• TO DO
**A)** Translate this sentence from the comment on programmers and age into Spanish: "In other domains it essentially only started to drop off when death started to take its toll."
**B)** Extend the comment on programmers and age with a few more sentences, picking up right after its last line.
(TEXT EXCERPT)
Karma: Frotzed (mostly due to the Frobozz Magic Karma Company)
Actually, there is no evidence I'm aware of that programmers actually get worse with age. Or any other brain jobm, for that matter. The earliest peak I've seen in actual statistics curves is at 35 for scientific inventions, _but_, here's the important part, it doesn't mean it drops to zero afterwards or anything. The bell curve still has a ways to go. Only around the mid-50's it actually became "only" as high as when fresh out of college. In other domains it essentially only started to drop off when death started to take its toll.
So basically all you illustrate is a case of prejudice "confirming" prejudice, in a lovely example of the begging the question fallacy. (A.k.a., circular logic.) An age limit which is there only because of unsuported age-ism, is taken as proof that that age-ism is right. Basically in the same ways a witch trials were taken as evidence that witchcraft objectively exists.
(End TEXT EXCERPT)
(COLLECTED MATERIAL)
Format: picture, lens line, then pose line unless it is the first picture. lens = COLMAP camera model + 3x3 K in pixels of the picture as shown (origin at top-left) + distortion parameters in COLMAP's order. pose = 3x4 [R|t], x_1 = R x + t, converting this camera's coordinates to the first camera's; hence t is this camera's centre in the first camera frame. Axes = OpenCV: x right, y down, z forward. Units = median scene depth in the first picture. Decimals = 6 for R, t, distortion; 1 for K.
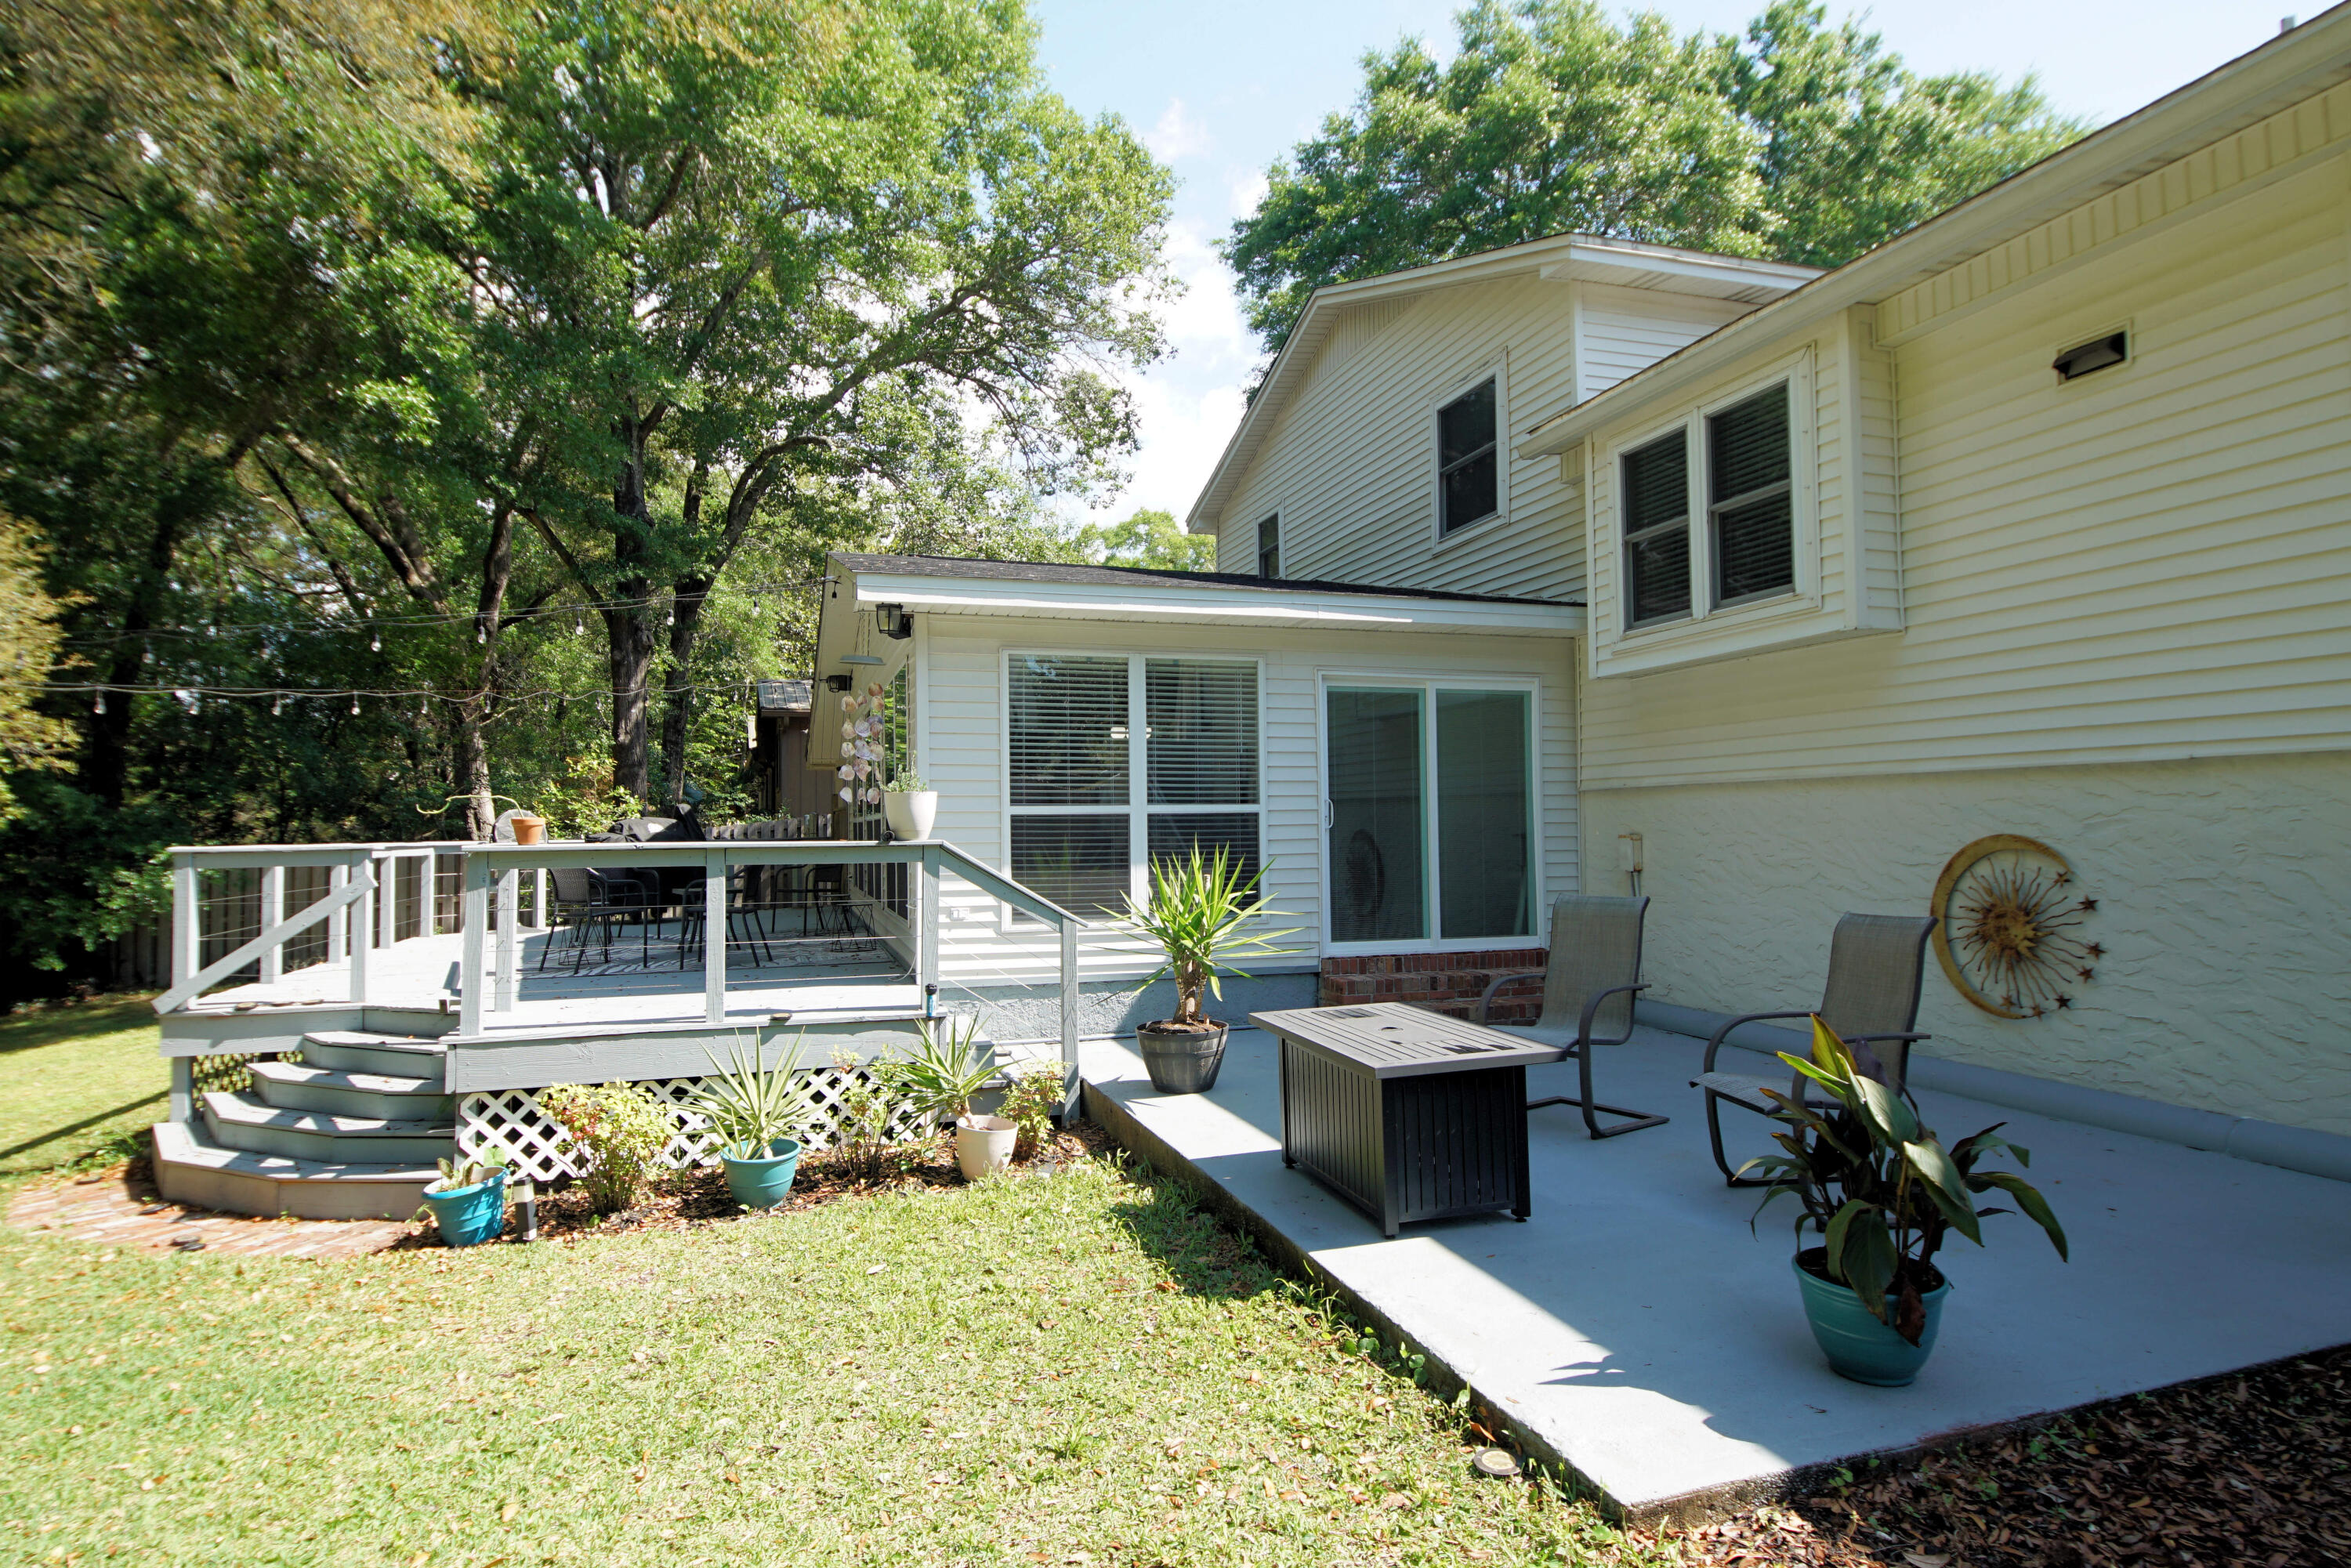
(End COLLECTED MATERIAL)
• RESPONSES
**A)** En otros ámbitos, en esencia, solo empezó a decaer cuando la muerte empezó a cobrarse su precio.

**B)**
Plus, there's the ever popular DunningKruger effect. When measured by someone who is still ignorant enough to have realized how much they still have to learn -- be it the stereotypical PHB whose sole competence (ever or any-more) are pr jobs in IT-for-managers ragazines, or the kind of young un' who thinks he's the greatest ever for writing his first 2000 line write-only program -- then yes, experience seems overrated.
But if you have any actual statistics, I'm all ears.
A polar bear is a cartesian bear after a coordinate transform.